(Dataset excerpts):
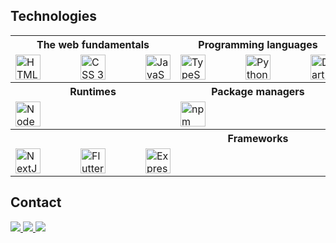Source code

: ## Technologies

<table>
  <tr>
    <th>The web fundamentals</th>
    <th>Programming languages</th>
    <th>Databases</th>
  </tr>

  <tr>
    <td>
      <div style="display:flex; gap:4rem">
        <a href="https://developer.mozilla.org/en-US/docs/Web/HTML" target="_blank">
          <img width="40" alt="HTML 5" src="https://cdn.jsdelivr.net/gh/devicons/devicon/icons/html5/html5-original.svg" />
        </a>
        <a href="https://developer.mozilla.org/en-US/docs/Web/CSS" target="_blank">
          <img width="40" alt="CSS 3" src="https://cdn.jsdelivr.net/gh/devicons/devicon/icons/css3/css3-original.svg" />
        </a>
        <a href="https://developer.mozilla.org/en-US/docs/Web/JavaScript" target="_blank">
          <img width="40" alt="JavaScript" src="https://cdn.jsdelivr.net/gh/devicons/devicon/icons/javascript/javascript-original.svg" />
        </a>
      </div>
    </td>
    <td>
      <div style="display:flex; gap:4rem">
        <a href="https://www.typescriptlang.org/" target="_blank">
          <img width="40" alt="TypeScript" src="https://cdn.jsdelivr.net/gh/devicons/devicon/icons/typescript/typescript-original.svg" />
        </a>
        <a href="https://www.python.org/" target="_blank">
          <img width="40" alt="Python" src="https://cdn.jsdelivr.net/gh/devicons/devicon/icons/python/python-original.svg" />
        </a>
        <a href="https://dart.dev/" target="_blank">
          <img width="40" alt="Dart" src="https://cdn.jsdelivr.net/gh/devicons/devicon/icons/dart/dart-original.svg" />
        </a>
      </div>
    </td>
    <td>
      <div style="display:flex; gap:4rem">
        <a href="https://www.mongodb.com/" target="_blank">
          <img width="40" alt="MongoDB" src="https://cdn.jsdelivr.net/gh/devicons/devicon/icons/mongodb/mongodb-original.svg" />
        </a>
        <a href="https://www.postgresql.org/" target="_blank">
          <img width="40" alt="PostgreSQL" src="https://cdn.jsdelivr.net/gh/devicons/devicon/icons/postgresql/postgresql-original.svg" />
        </a>
        <a href="https://www.mysql.com/" target="_blank">
          <img width="40" alt="MySQL" src="https://cdn.jsdelivr.net/gh/devicons/devicon/icons/mysql/mysql-original.svg" />
        </a>
      </div>
    </td>
  </tr>

  <tr>
    <th>Runtimes</th>
    <th>Package managers</th>
    <th>Libraries</th>
  </tr>

  <tr>
    <td>
      <div style="display:flex; gap:4rem">
        <img width="40" alt="NodeJS" src="https://cdn.jsdelivr.net/gh/devicons/devicon/icons/nodejs/nodejs-original.svg" />
      </div>
    </td>
    <td>
      <div style="display:flex; gap:4rem">
        <img width="40" alt="npm" src="https://cdn.jsdelivr.net/gh/devicons/devicon/icons/npm/npm-original-wordmark.svg" />
      </div>
    </td>
    <td>
      <div style="display:flex; gap:4rem">
        <img width="40" alt="React" src="https://cdn.jsdelivr.net/gh/devicons/devicon/icons/react/react-original.svg" />
      </div>
    </td>
  </tr>

  <tr>
    <th colspan="3">Frameworks</th>
  </tr>

  <tr>
    <td colspan="3">
      <div style="display:flex; gap:4rem">
        <img width="40" color="white" alt="NextJS" src="https://cdn.jsdelivr.net/gh/devicons/devicon/icons/nextjs/nextjs-original.svg" />
        <img width="40" alt="Flutter" src="https://cdn.jsdelivr.net/gh/devicons/devicon/icons/flutter/flutter-original.svg" />
        <img width="40" alt="ExpressJS" src="https://cdn.jsdelivr.net/gh/devicons/devicon/icons/express/express-original.svg" />
      </div>
    </td>
  </tr>
</table>

## Contact

<div>
  <a href="https://linkedin.com/in/marcusvbbarbosa/" target="_blank">
    <img src="https://img.shields.io/badge/LinkedIn-0077B5?style=for-the-badge&logo=linkedin&logoColor=white">
  </a>
  <a href="https://www.instagram.com/vinicius.bispoo/" target="_blank">
    <img src="https://img.shields.io/badge/Instagram-E4405F?style=for-the-badge&logo=instagram&logoColor=white">
  </a>
  <a href="mailto:bispodevacct@gmail.com" target="_blank">
    <img src="https://img.shields.io/badge/Gmail-D14836?style=for-the-badge&logo=gmail&logoColor=white">
  </a>
  <!--
  <a href="https://wa.me/qr/TECQPVOSZVBLG1" target="_blank">
    <img src="https://img.shields.io/badge/WhatsApp-25D366?style=for-the-badge&logo=whatsapp&logoColor=white">
  </a>
  -->
</div>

(Task prompt):
Pick out every line in the rows above that contains the string "mozilla", and copy each of those lines in full.

(Expected answer):
        <a href="https://developer.mozilla.org/en-US/docs/Web/HTML" target="_blank">
        <a href="https://developer.mozilla.org/en-US/docs/Web/CSS" target="_blank">
        <a href="https://developer.mozilla.org/en-US/docs/Web/JavaScript" target="_blank">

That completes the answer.